The lack of proper planning, longevity, health, annuity choice and historical behaviour are some of the threats that directly affect a financially secure retirement. Continuing from part 1 of the threats to a financially secure retirement, here are five more:
With many corporates suffering from top-heavy human capital structure, the older, better-paid employees are being replaced by younger, lower-paid people with offers of early retirement or retrenchment packages. Unfortunately, many people go on early retirement, not realising the impact it will have on their retirement savings. These consequences include:
- The loss of additional years of contributing to a tax-incentivised retirement fund by yourself (and your employer if you are a member of an employer-sponsored fund).
- The loss of investment returns on your accumulated retirement savings for the years of early retirement.
- Additional years being added to your retirement years, which means your money could run out sooner.
- The younger you are, the more a guaranteed pension will cost you. With a guaranteed pension you will be able to buy a “cheaper annuity” when you are older as you are expected to die sooner.

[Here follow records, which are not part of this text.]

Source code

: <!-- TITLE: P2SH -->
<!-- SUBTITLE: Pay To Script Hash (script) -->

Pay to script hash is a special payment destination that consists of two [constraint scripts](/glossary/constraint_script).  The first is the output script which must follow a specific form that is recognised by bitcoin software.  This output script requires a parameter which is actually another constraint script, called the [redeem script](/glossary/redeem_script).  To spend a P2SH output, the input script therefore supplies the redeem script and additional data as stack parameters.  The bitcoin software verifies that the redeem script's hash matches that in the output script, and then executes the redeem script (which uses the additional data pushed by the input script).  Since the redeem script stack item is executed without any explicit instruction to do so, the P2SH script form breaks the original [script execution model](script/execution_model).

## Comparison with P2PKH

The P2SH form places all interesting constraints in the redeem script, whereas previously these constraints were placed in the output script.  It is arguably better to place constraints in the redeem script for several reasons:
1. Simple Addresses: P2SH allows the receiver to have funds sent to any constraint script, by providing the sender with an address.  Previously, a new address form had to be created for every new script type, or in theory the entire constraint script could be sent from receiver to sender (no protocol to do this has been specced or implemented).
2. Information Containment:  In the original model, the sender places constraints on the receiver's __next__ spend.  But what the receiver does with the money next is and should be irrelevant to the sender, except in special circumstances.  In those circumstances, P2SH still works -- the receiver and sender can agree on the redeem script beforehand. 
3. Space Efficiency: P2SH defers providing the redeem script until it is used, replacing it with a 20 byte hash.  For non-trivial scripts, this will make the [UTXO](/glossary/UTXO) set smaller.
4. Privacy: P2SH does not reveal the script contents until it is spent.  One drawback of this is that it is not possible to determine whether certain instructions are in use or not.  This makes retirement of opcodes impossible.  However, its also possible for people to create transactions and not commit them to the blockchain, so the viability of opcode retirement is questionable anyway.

It is a fact of life that inflation will affect you in retirement. It simply means that the R1 you have today will not be worth R1 in ten years’ time. A typical inflation rate of 7.2% means that the purchasing power of your rand will halve every 10 years. For example, R10 000 a month now, with an inflation rate of 6%, will reduce to R5 583 in 10 years’ time, R3 118 in 20 years and a mere R1 741 in 30 years. To curb this massive threat, you will have to follow an investment policy in retirement that will ensure that the buying power of your pension will not be eroded by inflation year after year and that you receive investment returns that are above the inflation rate.
Poor investment decisions
Retirees get increasingly complex investment products, together with poor and unqualified advice, which is compounded by investor greed and fear. The result is bad investment decisions are made that undermine your accumulated retirement capital. Some of the poor investment decisions include unwise spending decisions, such as repeatedly changing homes without calculating the extra costs, interest and taxes, or buying new cars too often. It simply means less money available for retirement income. People also tend to fall prey to promises of excessive “guaranteed” returns and using their early retirement or retrenchment packages to start new businesses, often without the necessary expertise. Sometimes these businesses are successful, but it is important to note that South African statistics show that 60% of new businesses fail within the first 24 months.
High costs and adverse product structures
South Africa is renowned for having some of the most expensive retirement products in the world, which include complex, non-transparent and multi-levelled annuity investment products. With this comes costs, something that will quickly erode your hard-earned savings. Always check the impact of costs to ensure you get the best returns.
Kids out of the house not guaranteed
Finally, the boomerang or sandwich generation means that people getting ready to retire, while their children are already settled, is no longer a guarantee. Often young people are unable to find jobs, or well-paying jobs, resulting in retirees financing their children and grandchildren for far longer than expected. This makes sustaining their desired lifestyle virtually impossible with many finding themselves sandwiched between both their parents and their children, having to provide for both.
Considering the ten major threats to a financially secure retirement, it is important to acquire sound advice from a reputable, skilful and knowledgeable financial planner with whom you have built a long-term relationship or to start looking for one sooner than later.